CUNY students, mostly low-income people of color, will lose courses they need to graduate if the cuts to CUNY are not stopped. Even before the cuts, one-third of CUNY students could not register for at least one course, and of those almost half could not register for a course needed for their major.

So far, some of the CUNY layoffs are preemptive measures, planned without fiscal transparency, without public accounting for millions of dollars in allocated stimulus money, and before final action on the State and City budgets.
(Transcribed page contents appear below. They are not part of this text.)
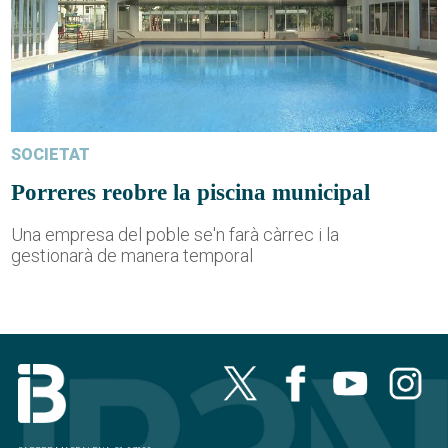
SOCIETAT
Porreres reobre la piscina municipal
Una empresa del poble se'n farà càrrec i la
gestionarà de manera temporal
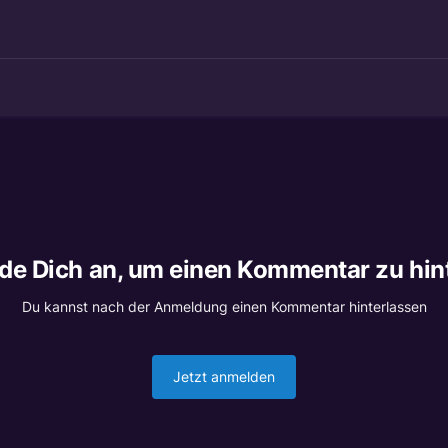
lde Dich an, um einen Kommentar zu hin
Du kannst nach der Anmeldung einen Kommentar hinterlassen
Jetzt anmelden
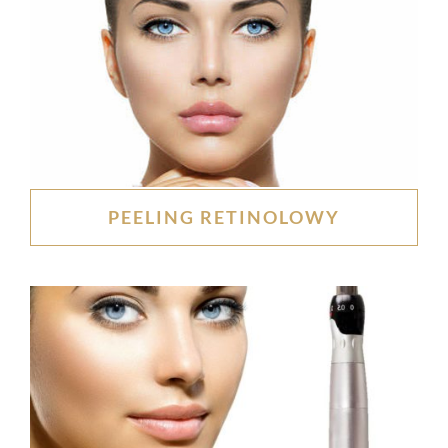
PEELING RETINOLOWY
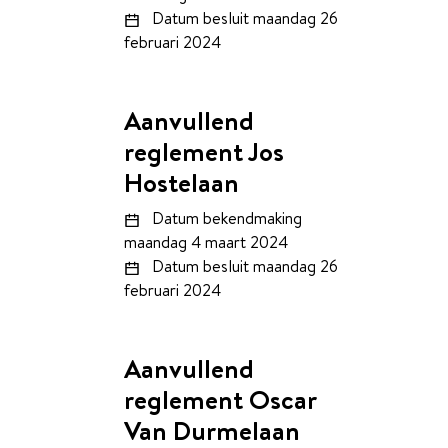
Datum besluit
maandag 26
februari 2024
Aanvullend
reglement Jos
Hostelaan
Datum bekendmaking
maandag 4 maart 2024
Datum besluit
maandag 26
februari 2024
Aanvullend
reglement Oscar
Van Durmelaan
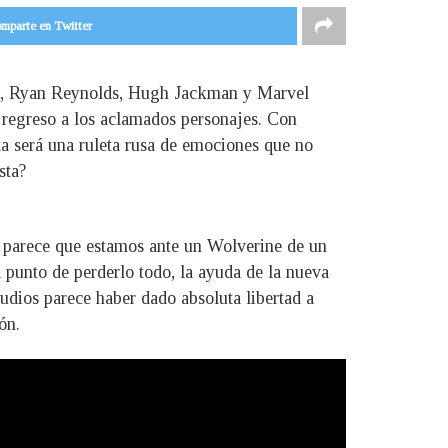
mparte en Twitter
les, Ryan Reynolds, Hugh Jackman y Marvel
 regreso a los aclamados personajes. Con
ta será una ruleta rusa de emociones que no
sta?
 parece que estamos ante un Wolverine de un
punto de perderlo todo, la ayuda de la nueva
tudios parece haber dado absoluta libertad a
ón.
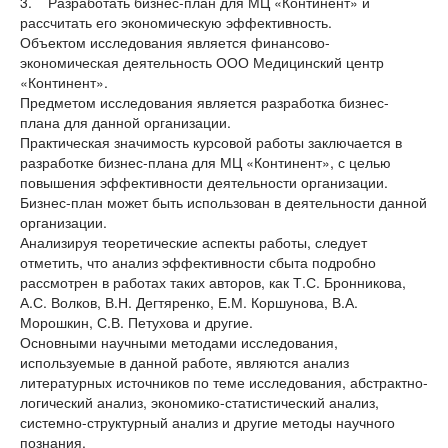
3. Разработать бизнес-план для МЦ «Континент» и
рассчитать его экономическую эффективность.
Объектом исследования является финансово-
экономическая деятельность ООО Медицинский центр
«Континент».
Предметом исследования является разработка бизнес-
плана для данной организации.
Практическая значимость курсовой работы заключается в
разработке бизнес-плана для МЦ «Континент», с целью
повышения эффективности деятельности организации.
Бизнес-план может быть использован в деятельности данной
организации.
Анализируя теоретические аспекты работы, следует
отметить, что анализ эффективности сбыта подробно
рассмотрен в работах таких авторов, как Т.С. Бронникова,
А.С. Волков, В.Н. Дегтяренко, Е.М. Коршунова, В.А.
Морошкин, С.В. Петухова и другие.
Основными научными методами исследования,
используемые в данной работе, являются анализ
литературных источников по теме исследования, абстрактно-
логический анализ, экономико-статистический анализ,
системно-структурный анализ и другие методы научного
познания.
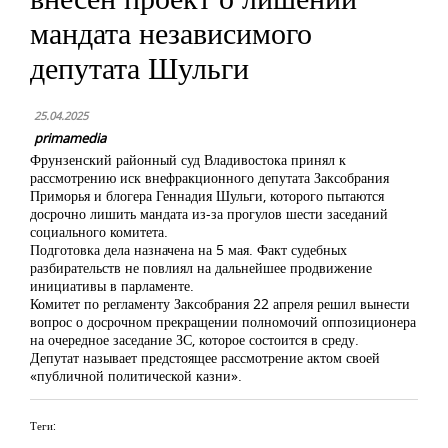
мандата независимого
депутата Шульги
25.04.2025
primamedia
Фрунзенский районный суд Владивостока принял к
рассмотрению иск внефракционного депутата Заксобрания
Приморья и блогера Геннадия Шульги, которого пытаются
досрочно лишить мандата из-за прогулов шести заседаний
социального комитета.
Подготовка дела назначена на 5 мая. Факт судебных
разбирательств не повлиял на дальнейшее продвижение
инициативы в парламенте.
Комитет по регламенту Заксобрания 22 апреля решил вынести
вопрос о досрочном прекращении полномочий оппозиционера
на очередное заседание ЗС, которое состоится в среду.
Депутат называет предстоящее рассмотрение актом своей
«публичной политической казни».
Теги:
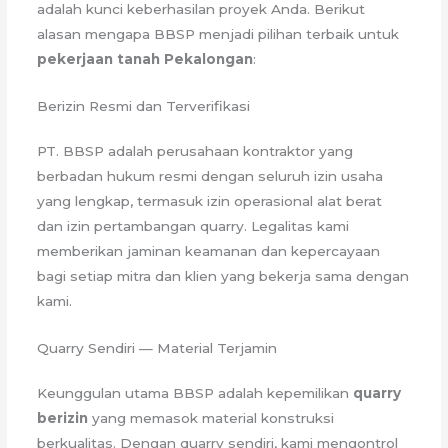
adalah kunci keberhasilan proyek Anda. Berikut
alasan mengapa BBSP menjadi pilihan terbaik untuk
pekerjaan tanah Pekalongan
:
Berizin Resmi dan Terverifikasi
PT. BBSP adalah perusahaan kontraktor yang
berbadan hukum resmi dengan seluruh izin usaha
yang lengkap, termasuk izin operasional alat berat
dan izin pertambangan quarry. Legalitas kami
memberikan jaminan keamanan dan kepercayaan
bagi setiap mitra dan klien yang bekerja sama dengan
kami.
Quarry Sendiri — Material Terjamin
Keunggulan utama BBSP adalah kepemilikan
quarry
berizin
yang memasok material konstruksi
berkualitas. Dengan quarry sendiri, kami mengontrol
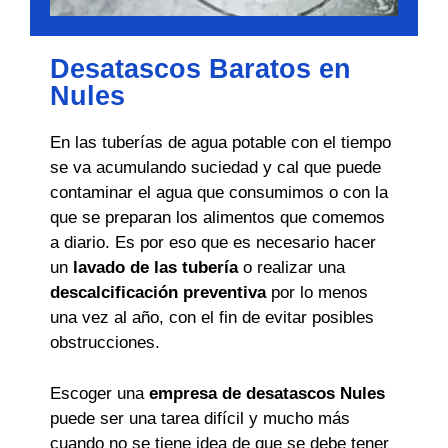
Desatascos Baratos en
Nules
En las tuberías de agua potable con el tiempo
se va acumulando suciedad y cal que puede
contaminar el agua que consumimos o con la
que se preparan los alimentos que comemos
a diario. Es por eso que es necesario hacer
un
lavado de las tubería
o realizar una
descalcificación preventiva
por lo menos
una vez al año, con el fin de evitar posibles
obstrucciones.
Escoger una
empresa de desatascos Nules
puede ser una tarea difícil y mucho más
cuando no se tiene idea de que se debe tener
New federal stimulus money for states and local governments is desperately needed, but the CUNY workers and their legislative allies know Albany must be part of the solution.
Increased revenue for the State must be used to protect CUNY and other vital public services. It could come from the ultra-millionaires tax sponsored by Assemblymember Simotas, from dedicated funding streams like the provisions Assemblymember Epstein has proposed, or from the newly minted SHARE Act sponsored by Senators Mayer and Stavisky, which would dedicate the revenue from a millionaires tax to public education and higher education.

“We live in an era where our educational system is in flux, with traditional teaching modalities no longer an option, and many educational institutions struggling with how to adjust in an ever-changing technological age. Prior to the COVID-19 crisis, adjunct professors were already not being paid enough and struggling to make ends meet. Now they’re at risk of losing their jobs due to severe budget cuts. As a John Jay graduate, adjunct professors were integral to my career in public service. I now owe it to these teachers and stand with them and their families in support of the SHARE Act to ensure it gets passed,” said Assemblymember Catalina Cruz in a written statement.